A Sea Estranging Us‚ tröpfelt beängstigend nahe am Nahtoderlebnis  vorbei, macht auch plötzlich Schluss; der Slowcore von ‚Sad, Sad Song‚ nimmt sich dazu passend selbst beim Wort. Die Gitarren wenden sich schüchtern ab, dabei spielt das Schlagzeug ohnedies mit Wehmut. Dagegen wirkt der entrückte Mitternachtsfolk von ‚Every Blade Of Grass‚ in seiner Dramatik beinahe aufrüttelnd. Die Slide Gitarre hallt verrucht nach, die Vergänglichkeit trifft auf die Ewigkeit. Wo ‚A Sea Estranging Us‚ in den Wohnzimmern von Twin Peaks stattfinden hätte können, schwadroniert ‚Every Blade Of Grass‚ unheilschwanger durch die Straßen der Stadt und findet das Albumhighlight ‚Your Hand‚ im Roadhouse: Larson klingt wie Julie Cruise, unwirklich, anmutig und erdrückend.

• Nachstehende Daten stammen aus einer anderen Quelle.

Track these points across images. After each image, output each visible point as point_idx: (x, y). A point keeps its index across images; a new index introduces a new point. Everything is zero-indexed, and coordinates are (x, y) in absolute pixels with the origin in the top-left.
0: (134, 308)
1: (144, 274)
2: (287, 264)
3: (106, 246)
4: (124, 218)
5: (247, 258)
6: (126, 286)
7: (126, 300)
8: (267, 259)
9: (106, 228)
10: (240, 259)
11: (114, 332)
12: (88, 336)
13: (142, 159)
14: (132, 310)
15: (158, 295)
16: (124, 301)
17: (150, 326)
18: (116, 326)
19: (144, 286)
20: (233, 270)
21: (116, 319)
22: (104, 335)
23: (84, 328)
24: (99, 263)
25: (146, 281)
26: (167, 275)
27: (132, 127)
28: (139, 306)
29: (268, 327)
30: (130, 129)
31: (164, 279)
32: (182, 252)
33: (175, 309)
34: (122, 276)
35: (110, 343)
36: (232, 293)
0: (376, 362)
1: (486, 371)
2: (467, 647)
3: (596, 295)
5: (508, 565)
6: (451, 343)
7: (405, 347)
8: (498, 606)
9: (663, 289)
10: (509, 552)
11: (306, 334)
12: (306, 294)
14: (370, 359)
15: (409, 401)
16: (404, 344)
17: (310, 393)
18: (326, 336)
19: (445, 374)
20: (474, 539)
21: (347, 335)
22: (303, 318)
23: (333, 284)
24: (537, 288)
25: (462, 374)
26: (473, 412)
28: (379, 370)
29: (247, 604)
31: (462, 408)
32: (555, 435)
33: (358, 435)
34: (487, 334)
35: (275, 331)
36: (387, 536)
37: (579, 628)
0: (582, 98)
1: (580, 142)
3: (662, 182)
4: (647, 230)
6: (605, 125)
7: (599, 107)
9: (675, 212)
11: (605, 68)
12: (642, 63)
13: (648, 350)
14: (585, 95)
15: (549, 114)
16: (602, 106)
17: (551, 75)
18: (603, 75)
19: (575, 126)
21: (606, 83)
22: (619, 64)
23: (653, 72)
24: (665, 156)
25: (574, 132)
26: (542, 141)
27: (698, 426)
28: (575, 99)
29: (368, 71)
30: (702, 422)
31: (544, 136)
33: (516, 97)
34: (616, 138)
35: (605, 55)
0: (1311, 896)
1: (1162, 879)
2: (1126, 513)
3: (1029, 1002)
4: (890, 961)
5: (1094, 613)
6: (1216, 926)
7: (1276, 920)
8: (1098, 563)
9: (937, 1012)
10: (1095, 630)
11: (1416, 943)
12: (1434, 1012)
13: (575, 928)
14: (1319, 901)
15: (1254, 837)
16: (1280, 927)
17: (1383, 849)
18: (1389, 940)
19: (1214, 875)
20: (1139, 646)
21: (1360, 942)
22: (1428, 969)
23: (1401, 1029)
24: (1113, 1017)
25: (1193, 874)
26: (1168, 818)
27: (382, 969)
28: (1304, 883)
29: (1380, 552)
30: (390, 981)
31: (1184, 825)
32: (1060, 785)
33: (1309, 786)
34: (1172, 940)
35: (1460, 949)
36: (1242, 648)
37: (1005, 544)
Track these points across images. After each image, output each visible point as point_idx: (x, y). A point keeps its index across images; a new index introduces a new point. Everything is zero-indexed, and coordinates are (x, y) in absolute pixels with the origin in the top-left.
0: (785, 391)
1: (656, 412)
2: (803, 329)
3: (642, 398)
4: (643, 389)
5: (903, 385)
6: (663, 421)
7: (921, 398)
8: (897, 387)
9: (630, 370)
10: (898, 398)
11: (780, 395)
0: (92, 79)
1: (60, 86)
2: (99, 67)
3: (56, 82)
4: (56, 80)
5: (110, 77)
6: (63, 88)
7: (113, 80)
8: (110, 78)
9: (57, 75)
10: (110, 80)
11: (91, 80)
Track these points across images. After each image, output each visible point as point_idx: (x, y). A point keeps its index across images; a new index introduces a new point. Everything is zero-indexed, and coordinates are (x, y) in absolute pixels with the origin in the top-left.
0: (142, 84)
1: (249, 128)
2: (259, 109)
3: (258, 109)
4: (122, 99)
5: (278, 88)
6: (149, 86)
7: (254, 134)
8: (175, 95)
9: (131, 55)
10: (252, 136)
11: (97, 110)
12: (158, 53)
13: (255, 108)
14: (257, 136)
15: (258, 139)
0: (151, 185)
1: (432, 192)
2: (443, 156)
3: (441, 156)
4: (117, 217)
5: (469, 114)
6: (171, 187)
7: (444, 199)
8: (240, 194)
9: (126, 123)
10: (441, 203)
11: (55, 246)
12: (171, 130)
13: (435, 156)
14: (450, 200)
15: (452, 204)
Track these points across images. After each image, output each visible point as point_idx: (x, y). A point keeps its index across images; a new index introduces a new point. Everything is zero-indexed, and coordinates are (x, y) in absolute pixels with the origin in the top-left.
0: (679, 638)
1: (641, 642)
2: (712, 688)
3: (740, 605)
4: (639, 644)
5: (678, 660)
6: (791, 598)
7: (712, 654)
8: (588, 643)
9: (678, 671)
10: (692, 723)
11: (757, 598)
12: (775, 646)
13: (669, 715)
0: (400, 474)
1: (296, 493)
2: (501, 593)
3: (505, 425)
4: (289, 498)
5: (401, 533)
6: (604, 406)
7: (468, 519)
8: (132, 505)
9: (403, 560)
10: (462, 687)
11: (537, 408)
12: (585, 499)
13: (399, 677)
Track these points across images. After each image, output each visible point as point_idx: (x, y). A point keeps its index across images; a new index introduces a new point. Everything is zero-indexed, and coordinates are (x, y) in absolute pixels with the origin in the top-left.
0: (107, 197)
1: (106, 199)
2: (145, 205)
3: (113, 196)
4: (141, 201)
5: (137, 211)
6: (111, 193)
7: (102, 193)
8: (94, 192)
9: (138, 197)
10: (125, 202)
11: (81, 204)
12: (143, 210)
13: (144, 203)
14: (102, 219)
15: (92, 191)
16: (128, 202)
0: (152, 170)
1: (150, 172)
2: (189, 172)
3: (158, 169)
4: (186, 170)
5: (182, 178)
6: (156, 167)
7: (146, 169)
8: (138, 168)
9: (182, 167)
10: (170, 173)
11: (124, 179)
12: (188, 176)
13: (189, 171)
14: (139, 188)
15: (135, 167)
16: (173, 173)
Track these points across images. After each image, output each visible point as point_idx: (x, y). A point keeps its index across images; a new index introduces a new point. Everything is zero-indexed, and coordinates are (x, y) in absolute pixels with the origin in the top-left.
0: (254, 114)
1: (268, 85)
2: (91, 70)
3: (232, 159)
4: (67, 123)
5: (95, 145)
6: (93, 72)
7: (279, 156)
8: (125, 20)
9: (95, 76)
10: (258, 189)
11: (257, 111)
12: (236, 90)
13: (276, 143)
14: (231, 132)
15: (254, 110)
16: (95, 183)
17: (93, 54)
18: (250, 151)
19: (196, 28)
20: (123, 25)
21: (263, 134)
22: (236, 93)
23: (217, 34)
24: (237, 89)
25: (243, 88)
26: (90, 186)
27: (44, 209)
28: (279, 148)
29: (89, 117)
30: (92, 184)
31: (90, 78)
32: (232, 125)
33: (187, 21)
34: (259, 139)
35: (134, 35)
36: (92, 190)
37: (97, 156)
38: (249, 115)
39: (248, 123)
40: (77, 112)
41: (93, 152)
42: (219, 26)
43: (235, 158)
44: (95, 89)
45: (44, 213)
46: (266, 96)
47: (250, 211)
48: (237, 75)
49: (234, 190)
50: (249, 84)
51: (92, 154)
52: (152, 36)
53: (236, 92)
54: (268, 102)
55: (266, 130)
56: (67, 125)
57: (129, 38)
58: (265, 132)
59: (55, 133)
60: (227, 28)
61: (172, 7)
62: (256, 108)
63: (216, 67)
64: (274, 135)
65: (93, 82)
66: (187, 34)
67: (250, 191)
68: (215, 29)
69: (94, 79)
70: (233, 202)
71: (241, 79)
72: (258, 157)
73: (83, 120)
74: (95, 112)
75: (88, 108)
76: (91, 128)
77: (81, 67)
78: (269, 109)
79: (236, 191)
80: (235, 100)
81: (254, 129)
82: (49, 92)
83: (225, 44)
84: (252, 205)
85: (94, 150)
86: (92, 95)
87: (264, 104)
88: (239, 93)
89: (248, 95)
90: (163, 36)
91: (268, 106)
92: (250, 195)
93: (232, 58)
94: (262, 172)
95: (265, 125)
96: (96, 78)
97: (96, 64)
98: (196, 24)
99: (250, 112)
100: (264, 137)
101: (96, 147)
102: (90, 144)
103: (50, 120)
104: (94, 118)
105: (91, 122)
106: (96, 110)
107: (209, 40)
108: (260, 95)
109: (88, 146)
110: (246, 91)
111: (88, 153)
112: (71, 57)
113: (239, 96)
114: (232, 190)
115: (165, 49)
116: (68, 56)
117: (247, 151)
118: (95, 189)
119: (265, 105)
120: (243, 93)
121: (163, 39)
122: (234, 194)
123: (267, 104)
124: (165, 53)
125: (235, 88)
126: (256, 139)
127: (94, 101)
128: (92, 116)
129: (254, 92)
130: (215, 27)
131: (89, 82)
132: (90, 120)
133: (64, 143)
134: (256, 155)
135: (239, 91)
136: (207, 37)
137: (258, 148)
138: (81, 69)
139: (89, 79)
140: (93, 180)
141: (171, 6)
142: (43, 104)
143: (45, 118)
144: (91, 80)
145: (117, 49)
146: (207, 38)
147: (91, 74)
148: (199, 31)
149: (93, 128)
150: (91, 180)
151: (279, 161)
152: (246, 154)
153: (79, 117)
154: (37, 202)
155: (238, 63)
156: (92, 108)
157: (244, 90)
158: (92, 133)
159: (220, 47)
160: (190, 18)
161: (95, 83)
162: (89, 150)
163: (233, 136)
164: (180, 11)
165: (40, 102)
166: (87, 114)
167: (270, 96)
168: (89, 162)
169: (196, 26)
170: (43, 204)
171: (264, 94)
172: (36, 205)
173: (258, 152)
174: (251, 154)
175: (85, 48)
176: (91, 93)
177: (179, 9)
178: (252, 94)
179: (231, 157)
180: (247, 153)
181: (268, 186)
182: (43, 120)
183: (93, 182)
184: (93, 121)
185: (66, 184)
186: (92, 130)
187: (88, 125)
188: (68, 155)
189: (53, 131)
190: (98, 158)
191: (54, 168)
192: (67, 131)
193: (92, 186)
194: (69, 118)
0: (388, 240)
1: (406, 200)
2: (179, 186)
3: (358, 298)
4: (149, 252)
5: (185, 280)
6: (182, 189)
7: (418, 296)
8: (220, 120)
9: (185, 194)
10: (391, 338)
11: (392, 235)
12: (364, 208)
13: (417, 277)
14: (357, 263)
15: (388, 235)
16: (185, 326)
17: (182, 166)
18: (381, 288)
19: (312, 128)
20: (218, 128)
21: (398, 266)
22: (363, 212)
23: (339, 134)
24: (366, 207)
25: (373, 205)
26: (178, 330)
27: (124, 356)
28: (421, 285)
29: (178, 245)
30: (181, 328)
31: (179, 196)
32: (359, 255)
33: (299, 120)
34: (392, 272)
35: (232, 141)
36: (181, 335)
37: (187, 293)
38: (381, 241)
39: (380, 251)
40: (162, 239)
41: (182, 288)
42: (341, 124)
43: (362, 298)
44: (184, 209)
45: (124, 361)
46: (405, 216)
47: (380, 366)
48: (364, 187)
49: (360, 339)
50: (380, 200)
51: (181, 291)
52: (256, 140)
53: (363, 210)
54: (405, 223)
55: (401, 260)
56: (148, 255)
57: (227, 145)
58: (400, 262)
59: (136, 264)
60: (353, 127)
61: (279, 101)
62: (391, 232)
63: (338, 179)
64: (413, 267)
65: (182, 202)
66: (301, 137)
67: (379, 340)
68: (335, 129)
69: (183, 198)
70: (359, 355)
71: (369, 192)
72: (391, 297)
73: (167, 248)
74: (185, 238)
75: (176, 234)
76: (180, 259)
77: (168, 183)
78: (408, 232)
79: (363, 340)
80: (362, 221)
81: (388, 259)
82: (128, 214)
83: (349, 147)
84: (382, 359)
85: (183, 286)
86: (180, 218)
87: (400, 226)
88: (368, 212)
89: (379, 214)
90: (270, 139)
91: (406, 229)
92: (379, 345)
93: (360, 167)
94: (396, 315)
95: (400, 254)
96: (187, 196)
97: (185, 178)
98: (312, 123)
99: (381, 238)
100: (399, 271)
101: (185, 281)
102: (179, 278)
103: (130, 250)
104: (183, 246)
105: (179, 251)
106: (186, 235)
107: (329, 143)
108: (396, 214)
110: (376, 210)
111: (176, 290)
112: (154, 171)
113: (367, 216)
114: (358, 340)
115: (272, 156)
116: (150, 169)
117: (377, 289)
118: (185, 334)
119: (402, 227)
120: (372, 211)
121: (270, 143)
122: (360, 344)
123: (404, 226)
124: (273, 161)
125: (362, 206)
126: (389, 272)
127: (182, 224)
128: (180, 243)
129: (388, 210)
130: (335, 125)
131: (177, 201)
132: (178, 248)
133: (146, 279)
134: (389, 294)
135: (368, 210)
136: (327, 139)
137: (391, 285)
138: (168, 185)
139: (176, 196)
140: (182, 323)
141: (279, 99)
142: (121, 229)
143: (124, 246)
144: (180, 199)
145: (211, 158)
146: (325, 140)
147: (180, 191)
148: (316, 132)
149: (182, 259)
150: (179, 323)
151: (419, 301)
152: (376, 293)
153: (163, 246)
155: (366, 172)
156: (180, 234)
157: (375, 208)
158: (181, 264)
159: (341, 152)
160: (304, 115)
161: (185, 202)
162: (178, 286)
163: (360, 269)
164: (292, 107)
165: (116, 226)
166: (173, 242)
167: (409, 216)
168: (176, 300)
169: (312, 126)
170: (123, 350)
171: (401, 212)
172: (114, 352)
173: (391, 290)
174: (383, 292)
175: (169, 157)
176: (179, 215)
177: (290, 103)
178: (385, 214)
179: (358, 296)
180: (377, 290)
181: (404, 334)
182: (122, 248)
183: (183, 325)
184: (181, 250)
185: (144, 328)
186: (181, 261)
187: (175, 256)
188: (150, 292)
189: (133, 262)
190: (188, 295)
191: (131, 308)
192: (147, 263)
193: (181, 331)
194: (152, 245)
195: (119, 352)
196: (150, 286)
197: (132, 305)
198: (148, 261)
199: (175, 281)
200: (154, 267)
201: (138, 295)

Die Luft ist derart rauchverhangen, dass man kaum erkennen kann, wie dreist A Whisper in the Noise hierfür stellenweise bei ‚No Widows‚ geklaut haben. Musik, die ein Lächeln fordert und Tränen produziert, ein Song für die eigene Beerdigung.  Das nicken Gregor Samsa, Gravenhurst oder Crippled Black Phoenix ehrfürchtig durch.

Schöner wird ‚To Forget‚ in der abschließenden Pianoelegie  ‚Of This Sorrow‚ nicht mehr. Auch, weil von knapp dreizehn Minuten nach deren ersten vier der Rest aus Grillenzirpen besteht. Atmosphärisch, vielleicht. Notwendig jedoch auf keinen Fall. Und eine Unterstreichung dafür, wie viel besser dieses grandiose Quasi-Comeback Album noch hätte werden können, ja müssen: Mit etwas mehr Sorgfalt bei den Songübergängen, im Albumgefüge – was hieraus wachsen hätte können, wäre etwa Albini wieder involviert gewesen, bleibt im Dunklen. Wunderbar, dass es A Whisper in the Noise immer noch und wieder gibt – es bleibt jedoch der fahle Beigeschmack, dass ‚To Forget‚ das Potential gehabt hätte, ‚Dry Land‚ das sprichwörtliche Wasser zu reichen, aber mutwillig daran gehindert wurde. Und das ist beinahe ebenso traurig, wie es die versammelten neun Songs in all ihrer Schönheit sind.